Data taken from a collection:
------------------------------------

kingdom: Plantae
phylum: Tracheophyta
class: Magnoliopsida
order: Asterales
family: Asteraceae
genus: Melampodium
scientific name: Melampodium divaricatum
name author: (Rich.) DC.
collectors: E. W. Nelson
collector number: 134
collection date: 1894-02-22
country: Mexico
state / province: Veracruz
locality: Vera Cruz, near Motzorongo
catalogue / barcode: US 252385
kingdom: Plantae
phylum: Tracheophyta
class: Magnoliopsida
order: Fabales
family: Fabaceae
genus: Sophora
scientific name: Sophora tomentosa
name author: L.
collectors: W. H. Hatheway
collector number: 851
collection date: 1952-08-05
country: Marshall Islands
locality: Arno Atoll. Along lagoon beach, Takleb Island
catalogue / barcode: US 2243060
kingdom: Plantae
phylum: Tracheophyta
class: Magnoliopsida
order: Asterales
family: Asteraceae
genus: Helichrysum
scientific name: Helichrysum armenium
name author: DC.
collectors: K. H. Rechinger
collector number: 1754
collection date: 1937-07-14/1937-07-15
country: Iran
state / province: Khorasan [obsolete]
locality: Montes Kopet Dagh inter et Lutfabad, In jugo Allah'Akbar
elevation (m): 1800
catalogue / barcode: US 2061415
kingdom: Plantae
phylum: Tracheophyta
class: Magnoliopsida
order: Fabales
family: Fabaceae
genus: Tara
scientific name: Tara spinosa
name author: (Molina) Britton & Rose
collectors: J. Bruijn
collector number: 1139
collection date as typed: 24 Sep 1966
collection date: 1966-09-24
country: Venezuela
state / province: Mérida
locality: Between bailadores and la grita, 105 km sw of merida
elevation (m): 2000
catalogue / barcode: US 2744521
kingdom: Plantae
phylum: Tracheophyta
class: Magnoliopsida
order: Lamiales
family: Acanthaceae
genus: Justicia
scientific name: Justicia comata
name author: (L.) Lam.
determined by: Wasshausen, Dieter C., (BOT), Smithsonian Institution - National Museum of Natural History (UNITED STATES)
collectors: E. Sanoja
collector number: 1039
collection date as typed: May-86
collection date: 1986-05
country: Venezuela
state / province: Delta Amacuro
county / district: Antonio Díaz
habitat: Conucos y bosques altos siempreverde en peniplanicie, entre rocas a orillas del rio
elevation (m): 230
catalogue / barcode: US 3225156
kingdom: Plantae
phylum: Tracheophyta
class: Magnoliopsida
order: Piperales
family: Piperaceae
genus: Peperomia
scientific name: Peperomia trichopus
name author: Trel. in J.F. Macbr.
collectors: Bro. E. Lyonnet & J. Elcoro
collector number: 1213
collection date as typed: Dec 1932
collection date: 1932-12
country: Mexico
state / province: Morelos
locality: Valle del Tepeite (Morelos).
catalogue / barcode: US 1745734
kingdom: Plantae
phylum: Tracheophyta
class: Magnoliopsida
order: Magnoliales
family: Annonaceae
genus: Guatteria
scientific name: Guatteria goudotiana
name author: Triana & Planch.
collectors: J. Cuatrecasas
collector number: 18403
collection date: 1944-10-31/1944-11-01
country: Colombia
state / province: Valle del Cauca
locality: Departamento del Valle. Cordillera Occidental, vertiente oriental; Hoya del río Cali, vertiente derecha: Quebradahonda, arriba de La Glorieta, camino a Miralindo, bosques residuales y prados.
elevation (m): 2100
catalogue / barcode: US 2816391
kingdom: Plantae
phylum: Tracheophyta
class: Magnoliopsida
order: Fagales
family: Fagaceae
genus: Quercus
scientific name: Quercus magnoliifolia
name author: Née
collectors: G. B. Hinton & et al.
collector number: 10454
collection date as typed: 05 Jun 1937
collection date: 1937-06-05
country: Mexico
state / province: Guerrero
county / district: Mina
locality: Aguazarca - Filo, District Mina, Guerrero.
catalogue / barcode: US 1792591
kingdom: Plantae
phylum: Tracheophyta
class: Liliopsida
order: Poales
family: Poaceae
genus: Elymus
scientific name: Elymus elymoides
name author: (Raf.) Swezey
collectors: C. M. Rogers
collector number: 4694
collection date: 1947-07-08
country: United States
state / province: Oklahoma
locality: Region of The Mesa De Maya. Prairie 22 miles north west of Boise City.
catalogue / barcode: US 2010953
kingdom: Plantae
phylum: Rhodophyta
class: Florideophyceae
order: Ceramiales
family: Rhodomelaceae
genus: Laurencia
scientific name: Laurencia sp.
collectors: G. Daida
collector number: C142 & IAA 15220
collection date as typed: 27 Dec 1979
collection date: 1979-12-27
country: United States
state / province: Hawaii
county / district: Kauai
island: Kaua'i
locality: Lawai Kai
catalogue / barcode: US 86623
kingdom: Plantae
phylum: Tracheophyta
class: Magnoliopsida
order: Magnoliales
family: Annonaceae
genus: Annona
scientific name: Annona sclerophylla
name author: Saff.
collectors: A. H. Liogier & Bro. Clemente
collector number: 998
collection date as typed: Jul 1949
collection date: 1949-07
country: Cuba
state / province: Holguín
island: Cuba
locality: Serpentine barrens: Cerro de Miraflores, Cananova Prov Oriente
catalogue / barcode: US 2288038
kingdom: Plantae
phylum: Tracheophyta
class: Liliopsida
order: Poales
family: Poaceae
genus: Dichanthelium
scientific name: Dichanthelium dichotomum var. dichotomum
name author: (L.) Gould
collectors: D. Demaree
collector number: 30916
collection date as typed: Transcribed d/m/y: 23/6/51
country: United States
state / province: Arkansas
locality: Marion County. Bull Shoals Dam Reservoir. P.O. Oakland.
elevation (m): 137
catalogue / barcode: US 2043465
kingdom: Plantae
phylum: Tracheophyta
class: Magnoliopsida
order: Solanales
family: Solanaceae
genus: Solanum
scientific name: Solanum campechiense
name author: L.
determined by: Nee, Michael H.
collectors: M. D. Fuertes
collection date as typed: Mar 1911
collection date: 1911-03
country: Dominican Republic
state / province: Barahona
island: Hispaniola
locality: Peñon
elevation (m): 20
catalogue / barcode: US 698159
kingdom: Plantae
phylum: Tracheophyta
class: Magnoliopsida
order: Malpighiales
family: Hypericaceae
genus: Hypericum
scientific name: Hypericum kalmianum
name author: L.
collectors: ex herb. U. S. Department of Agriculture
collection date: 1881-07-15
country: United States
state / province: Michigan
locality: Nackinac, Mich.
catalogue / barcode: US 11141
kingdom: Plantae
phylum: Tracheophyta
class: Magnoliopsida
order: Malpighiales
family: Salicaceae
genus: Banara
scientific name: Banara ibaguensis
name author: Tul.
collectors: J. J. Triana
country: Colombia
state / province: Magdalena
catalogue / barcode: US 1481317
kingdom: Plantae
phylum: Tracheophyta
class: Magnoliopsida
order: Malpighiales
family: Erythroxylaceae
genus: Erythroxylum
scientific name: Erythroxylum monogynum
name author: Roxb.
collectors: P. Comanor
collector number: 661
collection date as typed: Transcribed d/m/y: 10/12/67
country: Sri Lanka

------------------------------------

Update all the items above so that each "collectors" reads "collected by", and leave everything else unchanged.

# Result for this exercise:
kingdom: Plantae
phylum: Tracheophyta
class: Magnoliopsida
order: Asterales
family: Asteraceae
genus: Melampodium
scientific name: Melampodium divaricatum
name author: (Rich.) DC.
collected by: E. W. Nelson
collector number: 134
collection date: 1894-02-22
country: Mexico
state / province: Veracruz
locality: Vera Cruz, near Motzorongo
catalogue / barcode: US 252385
kingdom: Plantae
phylum: Tracheophyta
class: Magnoliopsida
order: Fabales
family: Fabaceae
genus: Sophora
scientific name: Sophora tomentosa
name author: L.
collected by: W. H. Hatheway
collector number: 851
collection date: 1952-08-05
country: Marshall Islands
locality: Arno Atoll. Along lagoon beach, Takleb Island
catalogue / barcode: US 2243060
kingdom: Plantae
phylum: Tracheophyta
class: Magnoliopsida
order: Asterales
family: Asteraceae
genus: Helichrysum
scientific name: Helichrysum armenium
name author: DC.
collected by: K. H. Rechinger
collector number: 1754
collection date: 1937-07-14/1937-07-15
country: Iran
state / province: Khorasan [obsolete]
locality: Montes Kopet Dagh inter et Lutfabad, In jugo Allah'Akbar
elevation (m): 1800
catalogue / barcode: US 2061415
kingdom: Plantae
phylum: Tracheophyta
class: Magnoliopsida
order: Fabales
family: Fabaceae
genus: Tara
scientific name: Tara spinosa
name author: (Molina) Britton & Rose
collected by: J. Bruijn
collector number: 1139
collection date as typed: 24 Sep 1966
collection date: 1966-09-24
country: Venezuela
state / province: Mérida
locality: Between bailadores and la grita, 105 km sw of merida
elevation (m): 2000
catalogue / barcode: US 2744521
kingdom: Plantae
phylum: Tracheophyta
class: Magnoliopsida
order: Lamiales
family: Acanthaceae
genus: Justicia
scientific name: Justicia comata
name author: (L.) Lam.
determined by: Wasshausen, Dieter C., (BOT), Smithsonian Institution - National Museum of Natural History (UNITED STATES)
collected by: E. Sanoja
collector number: 1039
collection date as typed: May-86
collection date: 1986-05
country: Venezuela
state / province: Delta Amacuro
county / district: Antonio Díaz
habitat: Conucos y bosques altos siempreverde en peniplanicie, entre rocas a orillas del rio
elevation (m): 230
catalogue / barcode: US 3225156
kingdom: Plantae
phylum: Tracheophyta
class: Magnoliopsida
order: Piperales
family: Piperaceae
genus: Peperomia
scientific name: Peperomia trichopus
name author: Trel. in J.F. Macbr.
collected by: Bro. E. Lyonnet & J. Elcoro
collector number: 1213
collection date as typed: Dec 1932
collection date: 1932-12
country: Mexico
state / province: Morelos
locality: Valle del Tepeite (Morelos).
catalogue / barcode: US 1745734
kingdom: Plantae
phylum: Tracheophyta
class: Magnoliopsida
order: Magnoliales
family: Annonaceae
genus: Guatteria
scientific name: Guatteria goudotiana
name author: Triana & Planch.
collected by: J. Cuatrecasas
collector number: 18403
collection date: 1944-10-31/1944-11-01
country: Colombia
state / province: Valle del Cauca
locality: Departamento del Valle. Cordillera Occidental, vertiente oriental; Hoya del río Cali, vertiente derecha: Quebradahonda, arriba de La Glorieta, camino a Miralindo, bosques residuales y prados.
elevation (m): 2100
catalogue / barcode: US 2816391
kingdom: Plantae
phylum: Tracheophyta
class: Magnoliopsida
order: Fagales
family: Fagaceae
genus: Quercus
scientific name: Quercus magnoliifolia
name author: Née
collected by: G. B. Hinton & et al.
collector number: 10454
collection date as typed: 05 Jun 1937
collection date: 1937-06-05
country: Mexico
state / province: Guerrero
county / district: Mina
locality: Aguazarca - Filo, District Mina, Guerrero.
catalogue / barcode: US 1792591
kingdom: Plantae
phylum: Tracheophyta
class: Liliopsida
order: Poales
family: Poaceae
genus: Elymus
scientific name: Elymus elymoides
name author: (Raf.) Swezey
collected by: C. M. Rogers
collector number: 4694
collection date: 1947-07-08
country: United States
state / province: Oklahoma
locality: Region of The Mesa De Maya. Prairie 22 miles north west of Boise City.
catalogue / barcode: US 2010953
kingdom: Plantae
phylum: Rhodophyta
class: Florideophyceae
order: Ceramiales
family: Rhodomelaceae
genus: Laurencia
scientific name: Laurencia sp.
collected by: G. Daida
collector number: C142 & IAA 15220
collection date as typed: 27 Dec 1979
collection date: 1979-12-27
country: United States
state / province: Hawaii
county / district: Kauai
island: Kaua'i
locality: Lawai Kai
catalogue / barcode: US 86623
kingdom: Plantae
phylum: Tracheophyta
class: Magnoliopsida
order: Magnoliales
family: Annonaceae
genus: Annona
scientific name: Annona sclerophylla
name author: Saff.
collected by: A. H. Liogier & Bro. Clemente
collector number: 998
collection date as typed: Jul 1949
collection date: 1949-07
country: Cuba
state / province: Holguín
island: Cuba
locality: Serpentine barrens: Cerro de Miraflores, Cananova Prov Oriente
catalogue / barcode: US 2288038
kingdom: Plantae
phylum: Tracheophyta
class: Liliopsida
order: Poales
family: Poaceae
genus: Dichanthelium
scientific name: Dichanthelium dichotomum var. dichotomum
name author: (L.) Gould
collected by: D. Demaree
collector number: 30916
collection date as typed: Transcribed d/m/y: 23/6/51
country: United States
state / province: Arkansas
locality: Marion County. Bull Shoals Dam Reservoir. P.O. Oakland.
elevation (m): 137
catalogue / barcode: US 2043465
kingdom: Plantae
phylum: Tracheophyta
class: Magnoliopsida
order: Solanales
family: Solanaceae
genus: Solanum
scientific name: Solanum campechiense
name author: L.
determined by: Nee, Michael H.
collected by: M. D. Fuertes
collection date as typed: Mar 1911
collection date: 1911-03
country: Dominican Republic
state / province: Barahona
island: Hispaniola
locality: Peñon
elevation (m): 20
catalogue / barcode: US 698159
kingdom: Plantae
phylum: Tracheophyta
class: Magnoliopsida
order: Malpighiales
family: Hypericaceae
genus: Hypericum
scientific name: Hypericum kalmianum
name author: L.
collected by: ex herb. U. S. Department of Agriculture
collection date: 1881-07-15
country: United States
state / province: Michigan
locality: Nackinac, Mich.
catalogue / barcode: US 11141
kingdom: Plantae
phylum: Tracheophyta
class: Magnoliopsida
order: Malpighiales
family: Salicaceae
genus: Banara
scientific name: Banara ibaguensis
name author: Tul.
collected by: J. J. Triana
country: Colombia
state / province: Magdalena
catalogue / barcode: US 1481317
kingdom: Plantae
phylum: Tracheophyta
class: Magnoliopsida
order: Malpighiales
family: Erythroxylaceae
genus: Erythroxylum
scientific name: Erythroxylum monogynum
name author: Roxb.
collected by: P. Comanor
collector number: 661
collection date as typed: Transcribed d/m/y: 10/12/67
country: Sri Lanka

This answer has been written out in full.